The Cincinnati Bengals play host to the New Orleans Saints Sunday at Paul Brown Stadium. Leading up to the game, I want to use this post to pay my respects to one of my favorite athletes outside of the Queen City: Saints quarterback Drew Brees.
When I was watching the Saints-Vikings Sunday Night Football game, NBC showed a graphic of some legendary athletes who did not or have not won an MVP. Brees was included in that graphic.
When one of my roommates and I were talking about that, I made a comment that I have since thought a lot about. Although Brees has never won an MVP award, he is the MVP of New Orleans.
I’ve never seen a city embrace an athlete the way New Orleans has embraced No. 9. In my opinion, he put the Saints on the map as perennial contenders. Yes the Saints had five postseason appearances in franchise history prior to Brees’s arrival in 2006, but remember how they were once referred to as the New Orleans “Aints?” The Saints only had one playoff win prior to 2006, but once Brees arrived everything changed.
Brees’s first year in New Orleans was the first year I really started getting into football, and since then I’ve always known the Saints as one of the NFL’s highest octane offenses and Brees as one of the best quarterbacks in the league. So to be able to have the opportunity to watch Brees in person next Sunday, and it may be the last time I get to do so, is truly special.
I’ll tell you all this: one of our family’s two dogs is named Manning.

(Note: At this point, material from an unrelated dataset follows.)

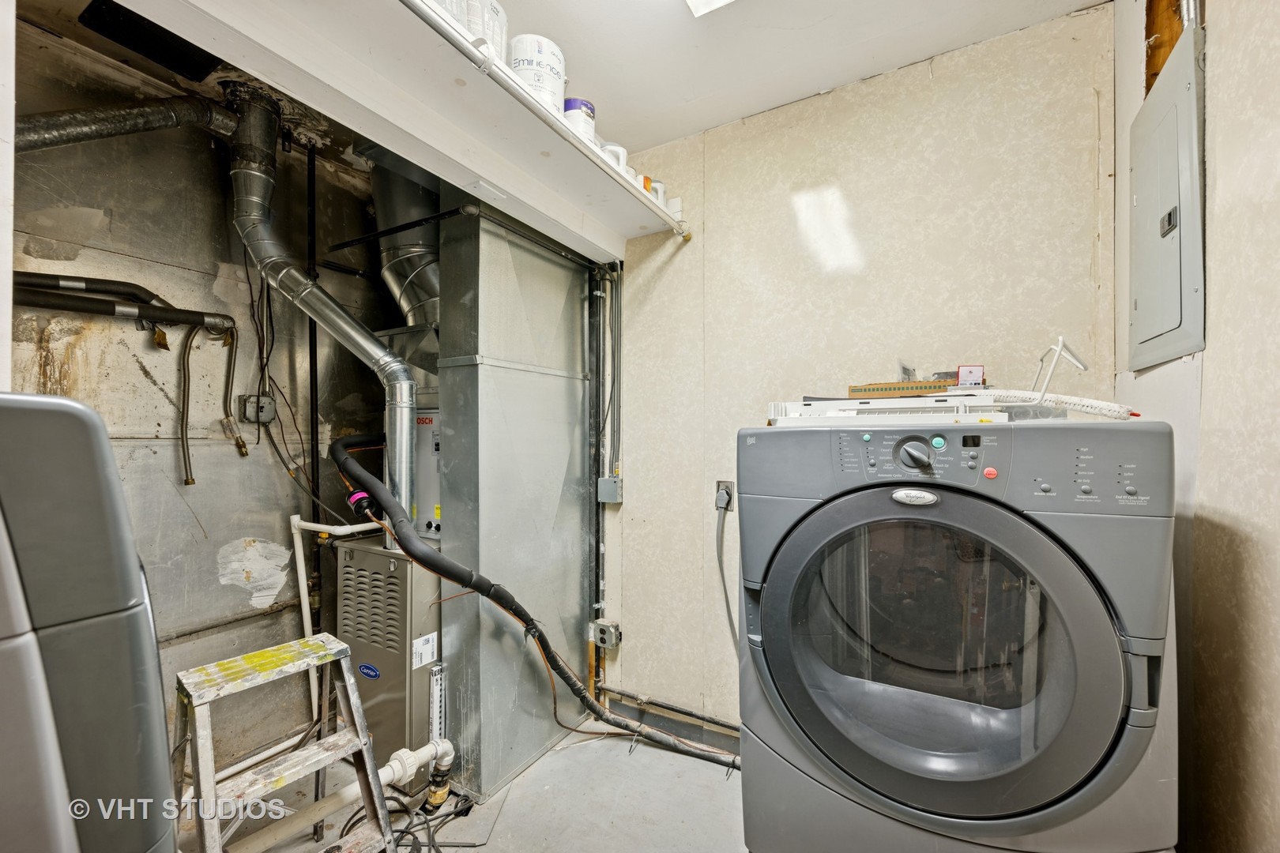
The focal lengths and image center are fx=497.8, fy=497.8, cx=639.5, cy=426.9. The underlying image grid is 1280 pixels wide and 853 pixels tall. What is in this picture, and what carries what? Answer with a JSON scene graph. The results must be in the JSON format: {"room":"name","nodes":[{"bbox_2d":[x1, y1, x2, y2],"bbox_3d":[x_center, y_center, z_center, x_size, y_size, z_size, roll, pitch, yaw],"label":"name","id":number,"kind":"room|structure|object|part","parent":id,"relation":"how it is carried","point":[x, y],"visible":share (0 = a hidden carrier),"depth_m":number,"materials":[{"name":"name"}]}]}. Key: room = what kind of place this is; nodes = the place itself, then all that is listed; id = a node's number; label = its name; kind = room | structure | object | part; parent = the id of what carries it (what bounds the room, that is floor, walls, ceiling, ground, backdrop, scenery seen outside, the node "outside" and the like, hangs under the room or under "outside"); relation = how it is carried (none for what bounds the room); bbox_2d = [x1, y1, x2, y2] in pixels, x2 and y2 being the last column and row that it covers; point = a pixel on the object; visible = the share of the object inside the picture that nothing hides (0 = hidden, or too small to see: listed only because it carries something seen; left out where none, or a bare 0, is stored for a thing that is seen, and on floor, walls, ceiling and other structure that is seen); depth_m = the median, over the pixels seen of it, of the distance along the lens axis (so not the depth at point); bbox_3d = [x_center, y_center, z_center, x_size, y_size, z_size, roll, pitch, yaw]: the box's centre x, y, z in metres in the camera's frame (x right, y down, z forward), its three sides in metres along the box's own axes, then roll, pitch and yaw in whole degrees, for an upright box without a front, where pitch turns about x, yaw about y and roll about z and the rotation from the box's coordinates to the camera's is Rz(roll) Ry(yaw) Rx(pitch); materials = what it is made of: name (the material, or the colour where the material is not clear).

Well guess who Brees and the Saints beat when they won the Super Bowl in 2009? Peyton Manning and the Colts. ‘Oh don’t tell us you rooted for the Saints in front of your dog’ is probably what you’re thinking.
Yes. I. Did. I couldn’t not root for Brees in that game. Here’s why: no city at that time needed a championship more than New Orleans, and I was happy for the city and Brees when they won.
I don’t remember entirely too much about Hurricane Katrina, but I knew at the time that it was a terrible and catastrophic ordeal for New Orleans and the entire Gulf Coast. Fast forward to March of 2006, and the Saints sign Brees despite him dealing with a shoulder injury that threatened to end his career. For Brees, though, coming into an organization that had finished 3-13 the year before, a new head coach and a devastated city? That’s a lot to put on a quarterback’s shoulders, especially one that was already injured.
I remember watching the Monday Night Football game that was the first Saints game in the Superdome since before Hurricane Katrina. I was born in Atlanta and was a big Falcons fan at the time, but that night was all about New Orleans and the Saints. I’ve watched Steve Gleason’s blocked punt so many times. Every time I watch it, I can hear how loud the Superdome was and just how much the fans there that night embraced the Saints returning home.
So when the Saints were in the Super Bowl, I couldn’t not root for Brees and the Saints.
As I mentioned, Brees is one of my favorite athletes outside of the Queen City. It’s so fun to watch him and the Saints play on t.v.. Brees has thrown for at least 4,000 yards in each of his 12 seasons with the Saints. That is incredible consistency. And watching games in the Superdome with the environment it creates makes me want to go there so badly, even if it’s not a Saints game.
So as much as I have and always will be a Bengals fan, this game against Brees and the Saints is going to be special. Obviously I want the Bengals to win this game, but it’s not every game you go to that you get to see someone so special like Drew Brees. That’s why I wanted to pay my respects to him here.